● **ACTION ITEM**
Give every line of text from all of the records below as a numbered list, skipping blank lines and leaving the pictures out of your answer.

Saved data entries
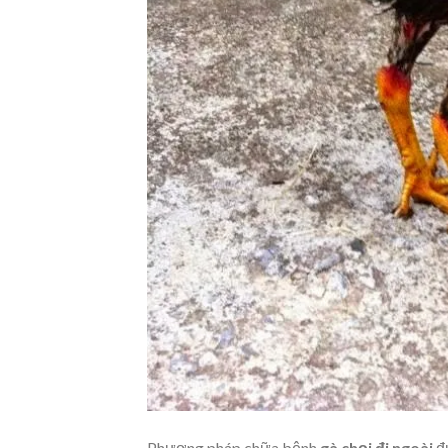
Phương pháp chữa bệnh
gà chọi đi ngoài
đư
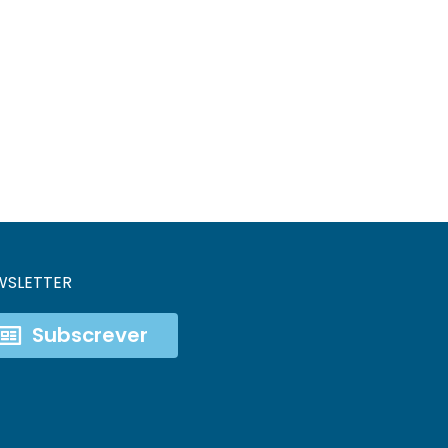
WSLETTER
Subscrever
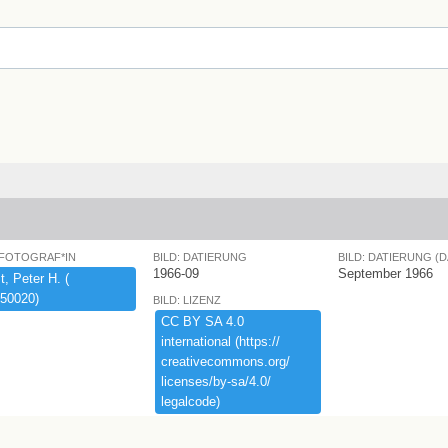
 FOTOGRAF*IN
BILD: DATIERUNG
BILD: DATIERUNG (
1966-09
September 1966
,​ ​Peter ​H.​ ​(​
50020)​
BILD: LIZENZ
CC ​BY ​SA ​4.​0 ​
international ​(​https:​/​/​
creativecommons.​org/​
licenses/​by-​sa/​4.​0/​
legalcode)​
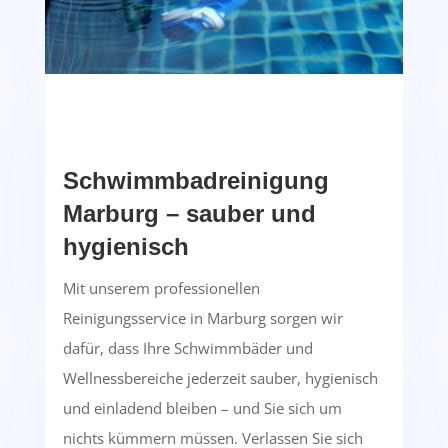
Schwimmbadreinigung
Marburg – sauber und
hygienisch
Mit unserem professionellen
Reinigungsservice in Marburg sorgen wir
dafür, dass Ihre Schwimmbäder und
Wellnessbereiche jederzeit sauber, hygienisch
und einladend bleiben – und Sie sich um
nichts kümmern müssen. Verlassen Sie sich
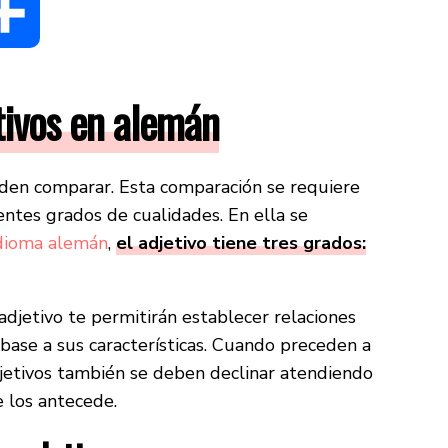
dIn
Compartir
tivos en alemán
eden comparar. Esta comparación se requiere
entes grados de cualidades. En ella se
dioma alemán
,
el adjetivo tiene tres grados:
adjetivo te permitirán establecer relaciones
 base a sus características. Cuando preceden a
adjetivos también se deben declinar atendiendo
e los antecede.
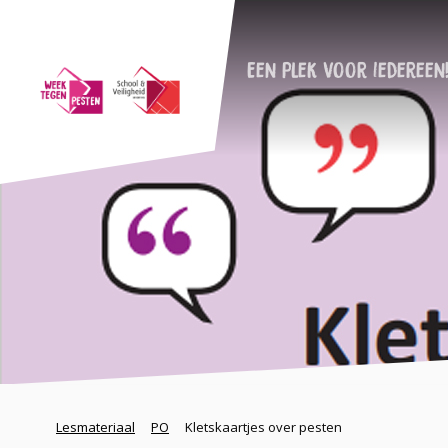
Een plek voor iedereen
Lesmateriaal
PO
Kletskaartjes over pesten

● **OUTPUT FOR THIS EXERCISE**
1. Phương pháp chữa bệnh
2. gà chọi đi ngoài
3. đư
4. WSLETTER
5. Subscrever
6.  FOTOGRAF*IN
7. BILD: DATIERUNG
8. BILD: DATIERUNG (
9. 1966-09
10. September 1966
11. ,​ ​Peter ​H.​ ​(​
12. 50020)​
13. BILD: LIZENZ
14. CC ​BY ​SA ​4.​0 ​
15. international ​(​https:​/​/​
16. creativecommons.​org/​
17. licenses/​by-​sa/​4.​0/​
18. legalcode)​
19. Schwimmbadreinigung
20. Marburg – sauber und
21. hygienisch
22. Mit unserem professionellen
23. Reinigungsservice in Marburg sorgen wir
24. dafür, dass Ihre Schwimmbäder und
25. Wellnessbereiche jederzeit sauber, hygienisch
26. und einladend bleiben – und Sie sich um
27. nichts kümmern müssen. Verlassen Sie sich
28. dIn
29. Compartir
30. tivos en alemán
31. eden comparar. Esta comparación se requiere
32. entes grados de cualidades. En ella se
33. dioma alemán
34. ,
35. el adjetivo tiene tres grados:
36. adjetivo te permitirán establecer relaciones
37.  base a sus características. Cuando preceden a
38. adjetivos también se deben declinar atendiendo
39. e los antecede.
40. Een plek voor iedereen
41. Lesmateriaal
42. PO
43. Kletskaartjes over pesten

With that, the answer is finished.